Trafford earned a transfer from Burnley to Manchester City, and in the short term, at least, it’s been a disaster for his career. Then 22, he endured a difficult but hardly disgraceful start (three non-penalty goals conceded in three games from over five xG on target), only to receive inflated press attention due to a high-profile Icarus concession and City losing back-to-back, whereupon they signed a generational great in Gianluigi Donnarumma to take his place. Now, not only is Trafford reduced to being a cup keeper for Pep Guardiola, but he’s lost his place in the England squad altogether when a good Premier League season could’ve seen him pushing to be No.1 at the World Cup.

Meanwhile, Cooper stayed with Sheffield United having been named their Player of the Year in his first season at the club. But in 2025/26 he’s posting the worst shot-stopping stats in the entire division, of anyone to have played 5+ matches.

Johansson, on the other glove… there’s just no stopping the Viking. Look at that save percentage. Look at that rate of goal prevention. Look at that beard. At least three struggling Premier League clubs could do with him in their relegation battle.

Delving into defenders’ data from Leagues One and Two revealed that ball-carrying is just as impactful as ball-playing, so the relevant statistics for this role are progressive passing and progressive dribbling distance.

Now, is it cheating to name Luke Ayling the Championship’s best ball-playing defender? I don’t think so. It’s true that the 34-year-old was always a full-back before this season, and that sometimes playing on the right of a back three in 2025/26 has given him more dribbling opportunities and therefore an advantage over some CBs we’re considering. However, he is nonetheless reinventing himself as a central defender at Middlesbrough, including in a back four.

It’s hard to argue with the numbers, at any rate (specifically, per 90). His divisional, positional ranking for progressive pass attempts: 1st, averaging 13. Progressive pass accuracy: 1st, completing 81% of them. Progressive ball-carrying distance, per game: 2nd, behind Christoph Klarer at Birmingham. The answer’s Ayling, basically.

Also worthy of mention: the Leicester pair of Wout Faes and Jannik Vestergaard, the Swansea pair of Ben Cabango and Cameron Burgess, and Ipswich defender Dara O’Shea.

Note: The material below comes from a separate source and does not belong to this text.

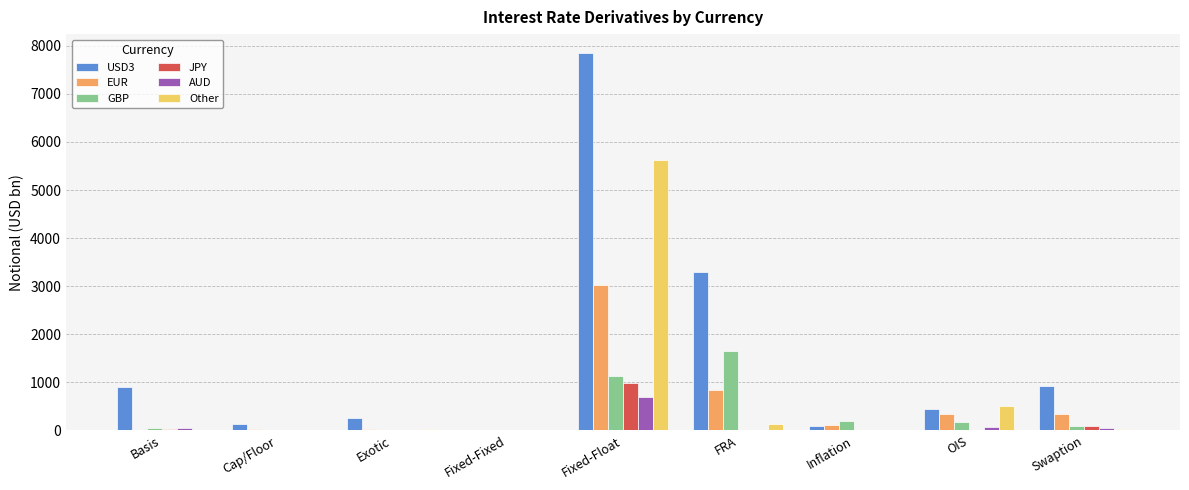

How many groups of bars are there?

9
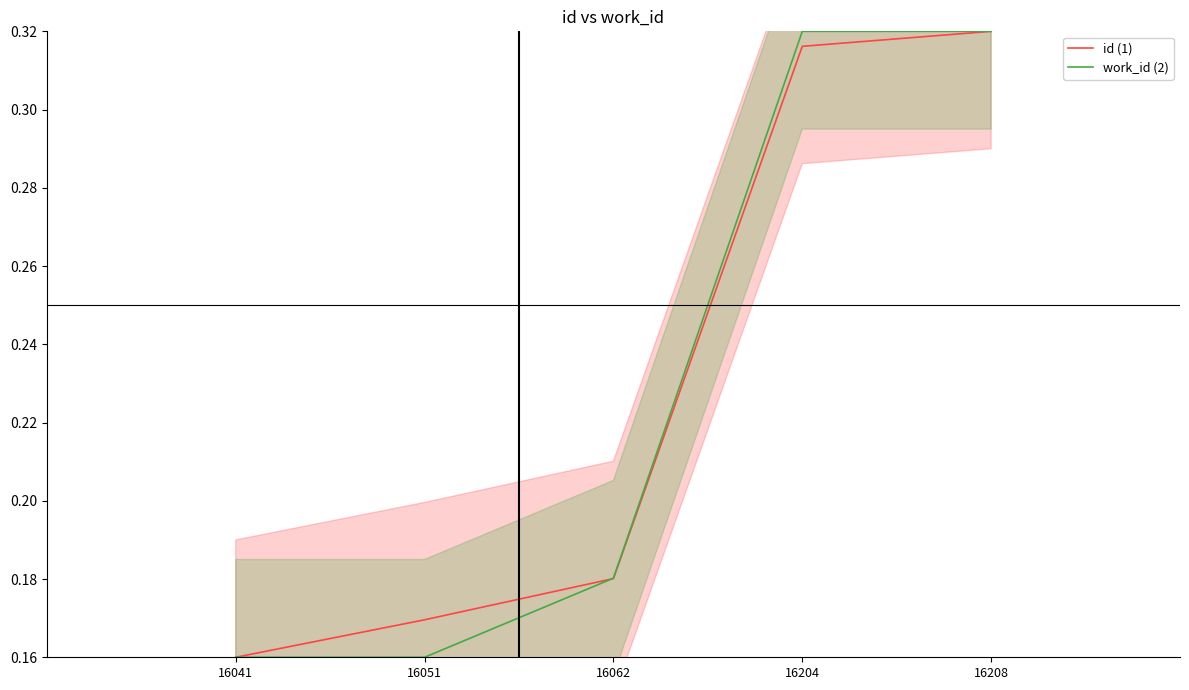

At 16041, list the series in order from largest to smallest.

id (1), work_id (2)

You’ll have noticed a pattern: they, like Klarer, all play for clubs who have a lot of possession. One exception is Watford’s Manchester City loanee, Max Alleyne, though he hasn’t held down a starting berth.

Vestergaard unsurprisingly scores highly in the old ‘head it, kick it, get in the way’ attributes of defending. I’ve chosen to include clearances and aerial success rate – a candidate has to win two-thirds of his headers, minimum, because come on – as well as blocks, albeit to a lesser extent. Blocking a shot isn’t as common as contesting a headed battle nor making a clearance, so small differences in the stats could be a bit noisy.